> [PROVIDED RECORDS]
━━━
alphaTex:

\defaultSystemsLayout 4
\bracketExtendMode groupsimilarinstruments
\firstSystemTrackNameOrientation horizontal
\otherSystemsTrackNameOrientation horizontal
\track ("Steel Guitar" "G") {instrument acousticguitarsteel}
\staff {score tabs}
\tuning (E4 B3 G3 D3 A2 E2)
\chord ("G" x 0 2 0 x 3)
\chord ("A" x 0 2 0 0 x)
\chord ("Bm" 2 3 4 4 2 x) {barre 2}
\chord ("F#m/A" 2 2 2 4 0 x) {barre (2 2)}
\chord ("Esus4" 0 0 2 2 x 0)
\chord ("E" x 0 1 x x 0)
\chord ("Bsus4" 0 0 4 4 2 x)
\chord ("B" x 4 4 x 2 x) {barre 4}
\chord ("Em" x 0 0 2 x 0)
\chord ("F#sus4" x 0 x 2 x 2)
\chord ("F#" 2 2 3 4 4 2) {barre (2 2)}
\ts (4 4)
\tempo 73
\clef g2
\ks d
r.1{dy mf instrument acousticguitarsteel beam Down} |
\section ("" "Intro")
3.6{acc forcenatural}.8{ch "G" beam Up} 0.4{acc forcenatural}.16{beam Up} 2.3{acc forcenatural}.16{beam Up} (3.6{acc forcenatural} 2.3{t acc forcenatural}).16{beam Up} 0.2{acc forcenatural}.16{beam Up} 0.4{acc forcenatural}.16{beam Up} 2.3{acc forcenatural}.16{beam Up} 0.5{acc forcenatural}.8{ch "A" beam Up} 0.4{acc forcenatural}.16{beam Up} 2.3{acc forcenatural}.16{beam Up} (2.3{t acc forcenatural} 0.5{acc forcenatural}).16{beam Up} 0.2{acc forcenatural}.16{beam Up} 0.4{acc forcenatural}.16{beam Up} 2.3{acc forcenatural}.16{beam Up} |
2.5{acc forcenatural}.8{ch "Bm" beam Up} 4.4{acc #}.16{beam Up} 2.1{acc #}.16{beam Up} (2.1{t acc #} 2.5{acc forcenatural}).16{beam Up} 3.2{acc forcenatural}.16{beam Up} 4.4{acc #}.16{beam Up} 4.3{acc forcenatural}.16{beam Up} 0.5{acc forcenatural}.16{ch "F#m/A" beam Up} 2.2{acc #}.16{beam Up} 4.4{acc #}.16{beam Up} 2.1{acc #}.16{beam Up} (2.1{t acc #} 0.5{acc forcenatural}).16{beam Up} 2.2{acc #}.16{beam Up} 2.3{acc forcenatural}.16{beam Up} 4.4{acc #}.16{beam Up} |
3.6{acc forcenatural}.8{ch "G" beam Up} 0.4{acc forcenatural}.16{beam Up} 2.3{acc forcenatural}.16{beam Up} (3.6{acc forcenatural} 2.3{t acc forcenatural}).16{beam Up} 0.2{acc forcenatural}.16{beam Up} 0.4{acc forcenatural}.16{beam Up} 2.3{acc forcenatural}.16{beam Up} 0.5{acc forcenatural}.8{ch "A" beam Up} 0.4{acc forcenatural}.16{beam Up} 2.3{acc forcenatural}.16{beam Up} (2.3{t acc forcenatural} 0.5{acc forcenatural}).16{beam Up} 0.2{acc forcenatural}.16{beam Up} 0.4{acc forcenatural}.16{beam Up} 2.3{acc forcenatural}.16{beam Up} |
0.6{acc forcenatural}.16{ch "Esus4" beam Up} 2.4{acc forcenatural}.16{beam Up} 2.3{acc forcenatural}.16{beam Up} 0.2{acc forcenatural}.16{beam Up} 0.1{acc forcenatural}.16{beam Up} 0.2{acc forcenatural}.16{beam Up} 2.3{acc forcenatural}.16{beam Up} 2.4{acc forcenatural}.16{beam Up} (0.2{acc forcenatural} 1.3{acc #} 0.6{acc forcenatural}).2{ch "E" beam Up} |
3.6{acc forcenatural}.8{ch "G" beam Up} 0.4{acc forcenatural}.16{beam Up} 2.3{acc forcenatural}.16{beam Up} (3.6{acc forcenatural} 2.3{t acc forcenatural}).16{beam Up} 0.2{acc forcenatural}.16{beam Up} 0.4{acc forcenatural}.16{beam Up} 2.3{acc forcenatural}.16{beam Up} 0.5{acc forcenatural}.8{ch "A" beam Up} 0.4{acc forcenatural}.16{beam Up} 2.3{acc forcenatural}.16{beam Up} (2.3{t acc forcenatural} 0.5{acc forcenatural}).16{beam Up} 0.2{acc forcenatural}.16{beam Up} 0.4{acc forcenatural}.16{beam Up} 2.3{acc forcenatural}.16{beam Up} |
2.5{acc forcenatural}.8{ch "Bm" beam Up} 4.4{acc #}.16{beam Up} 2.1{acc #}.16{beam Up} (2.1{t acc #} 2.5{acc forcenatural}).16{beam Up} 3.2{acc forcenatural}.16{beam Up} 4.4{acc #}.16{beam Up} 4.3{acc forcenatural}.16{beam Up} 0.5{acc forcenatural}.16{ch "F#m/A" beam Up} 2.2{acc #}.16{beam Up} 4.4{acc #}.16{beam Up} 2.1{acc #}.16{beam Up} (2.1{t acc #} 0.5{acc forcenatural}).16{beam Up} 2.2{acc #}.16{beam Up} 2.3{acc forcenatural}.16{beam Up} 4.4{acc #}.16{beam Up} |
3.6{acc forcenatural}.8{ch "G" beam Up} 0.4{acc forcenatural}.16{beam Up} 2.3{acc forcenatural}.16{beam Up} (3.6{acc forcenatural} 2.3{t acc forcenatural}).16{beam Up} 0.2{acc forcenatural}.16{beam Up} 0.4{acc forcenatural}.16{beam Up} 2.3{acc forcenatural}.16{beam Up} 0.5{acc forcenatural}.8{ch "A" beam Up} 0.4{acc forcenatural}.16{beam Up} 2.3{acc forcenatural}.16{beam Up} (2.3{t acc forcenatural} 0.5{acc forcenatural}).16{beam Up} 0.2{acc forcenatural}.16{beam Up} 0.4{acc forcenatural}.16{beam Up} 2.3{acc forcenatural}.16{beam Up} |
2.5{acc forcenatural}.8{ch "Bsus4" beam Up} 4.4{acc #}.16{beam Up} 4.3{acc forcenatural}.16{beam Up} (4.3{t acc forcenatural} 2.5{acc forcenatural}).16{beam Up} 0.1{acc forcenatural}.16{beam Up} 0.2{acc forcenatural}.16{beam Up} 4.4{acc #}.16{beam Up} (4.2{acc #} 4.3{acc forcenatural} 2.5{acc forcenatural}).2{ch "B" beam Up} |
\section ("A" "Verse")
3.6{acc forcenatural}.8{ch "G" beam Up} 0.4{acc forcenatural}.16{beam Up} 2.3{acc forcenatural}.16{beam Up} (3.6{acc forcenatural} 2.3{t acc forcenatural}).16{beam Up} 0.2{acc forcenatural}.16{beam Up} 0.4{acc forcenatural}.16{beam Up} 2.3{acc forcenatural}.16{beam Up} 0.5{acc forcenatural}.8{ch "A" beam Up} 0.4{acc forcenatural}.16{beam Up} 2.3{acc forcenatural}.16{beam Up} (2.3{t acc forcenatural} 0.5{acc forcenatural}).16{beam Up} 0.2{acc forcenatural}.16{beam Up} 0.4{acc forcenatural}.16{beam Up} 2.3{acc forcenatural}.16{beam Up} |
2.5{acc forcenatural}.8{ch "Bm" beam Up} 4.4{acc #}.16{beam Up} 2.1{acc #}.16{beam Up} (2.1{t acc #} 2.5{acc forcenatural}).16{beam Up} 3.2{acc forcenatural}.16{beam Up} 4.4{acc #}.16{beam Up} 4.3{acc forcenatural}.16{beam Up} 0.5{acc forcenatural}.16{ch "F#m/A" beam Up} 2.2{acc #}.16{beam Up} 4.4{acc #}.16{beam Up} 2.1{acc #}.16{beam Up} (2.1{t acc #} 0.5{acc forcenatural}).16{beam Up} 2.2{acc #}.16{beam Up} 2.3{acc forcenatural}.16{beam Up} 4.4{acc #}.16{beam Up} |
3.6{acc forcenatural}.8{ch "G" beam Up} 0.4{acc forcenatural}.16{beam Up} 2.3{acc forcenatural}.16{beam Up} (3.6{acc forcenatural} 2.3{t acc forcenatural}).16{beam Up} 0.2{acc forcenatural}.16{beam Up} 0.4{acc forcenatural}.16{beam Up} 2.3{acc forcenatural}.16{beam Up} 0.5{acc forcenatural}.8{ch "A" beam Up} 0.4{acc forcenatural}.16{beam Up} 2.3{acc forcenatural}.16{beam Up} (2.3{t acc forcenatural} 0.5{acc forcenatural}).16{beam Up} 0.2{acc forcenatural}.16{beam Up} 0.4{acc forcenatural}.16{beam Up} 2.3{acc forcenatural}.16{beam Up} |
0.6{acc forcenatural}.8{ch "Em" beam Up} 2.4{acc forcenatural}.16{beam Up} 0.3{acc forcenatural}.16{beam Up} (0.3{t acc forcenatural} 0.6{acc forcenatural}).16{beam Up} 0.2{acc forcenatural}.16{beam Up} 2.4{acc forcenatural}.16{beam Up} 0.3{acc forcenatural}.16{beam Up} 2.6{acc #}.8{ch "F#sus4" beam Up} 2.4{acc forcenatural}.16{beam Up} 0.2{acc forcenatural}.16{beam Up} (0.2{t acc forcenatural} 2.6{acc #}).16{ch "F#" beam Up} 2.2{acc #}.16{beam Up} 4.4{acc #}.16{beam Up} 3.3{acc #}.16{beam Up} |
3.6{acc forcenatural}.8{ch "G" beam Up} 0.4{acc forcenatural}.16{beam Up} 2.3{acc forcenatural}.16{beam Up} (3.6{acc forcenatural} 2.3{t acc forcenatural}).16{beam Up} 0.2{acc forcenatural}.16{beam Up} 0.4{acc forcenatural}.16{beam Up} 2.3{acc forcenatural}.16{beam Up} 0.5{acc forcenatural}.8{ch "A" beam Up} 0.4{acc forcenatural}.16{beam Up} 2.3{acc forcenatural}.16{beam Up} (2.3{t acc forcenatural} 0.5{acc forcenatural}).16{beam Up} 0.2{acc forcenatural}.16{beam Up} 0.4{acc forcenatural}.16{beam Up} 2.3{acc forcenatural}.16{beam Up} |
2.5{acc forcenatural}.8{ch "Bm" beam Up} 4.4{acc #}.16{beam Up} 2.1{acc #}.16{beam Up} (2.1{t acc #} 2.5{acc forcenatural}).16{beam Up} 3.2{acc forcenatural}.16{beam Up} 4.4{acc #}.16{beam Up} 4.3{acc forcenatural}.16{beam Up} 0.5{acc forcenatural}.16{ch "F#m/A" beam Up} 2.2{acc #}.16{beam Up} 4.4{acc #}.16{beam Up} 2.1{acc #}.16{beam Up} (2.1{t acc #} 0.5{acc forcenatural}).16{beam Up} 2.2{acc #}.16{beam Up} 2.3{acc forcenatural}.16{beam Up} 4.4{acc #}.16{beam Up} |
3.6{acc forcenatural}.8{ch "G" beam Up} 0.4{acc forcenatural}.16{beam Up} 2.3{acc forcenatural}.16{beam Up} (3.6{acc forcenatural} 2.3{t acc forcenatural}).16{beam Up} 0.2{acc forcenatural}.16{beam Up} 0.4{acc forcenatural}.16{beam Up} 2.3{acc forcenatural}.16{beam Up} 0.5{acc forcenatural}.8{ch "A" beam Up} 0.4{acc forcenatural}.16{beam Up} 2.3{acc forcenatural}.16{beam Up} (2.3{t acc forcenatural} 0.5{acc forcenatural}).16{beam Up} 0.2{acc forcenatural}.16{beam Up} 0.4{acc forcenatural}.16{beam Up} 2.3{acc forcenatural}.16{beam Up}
━━━
> [TASK TO COMPLETE]
Find each line in the records above that contains the string "barre" and copy those lines out.

> [EXERCISE SOLUTION]
\chord ("Bm" 2 3 4 4 2 x) {barre 2}
\chord ("F#m/A" 2 2 2 4 0 x) {barre (2 2)}
\chord ("B" x 4 4 x 2 x) {barre 4}
\chord ("F#" 2 2 3 4 4 2) {barre (2 2)}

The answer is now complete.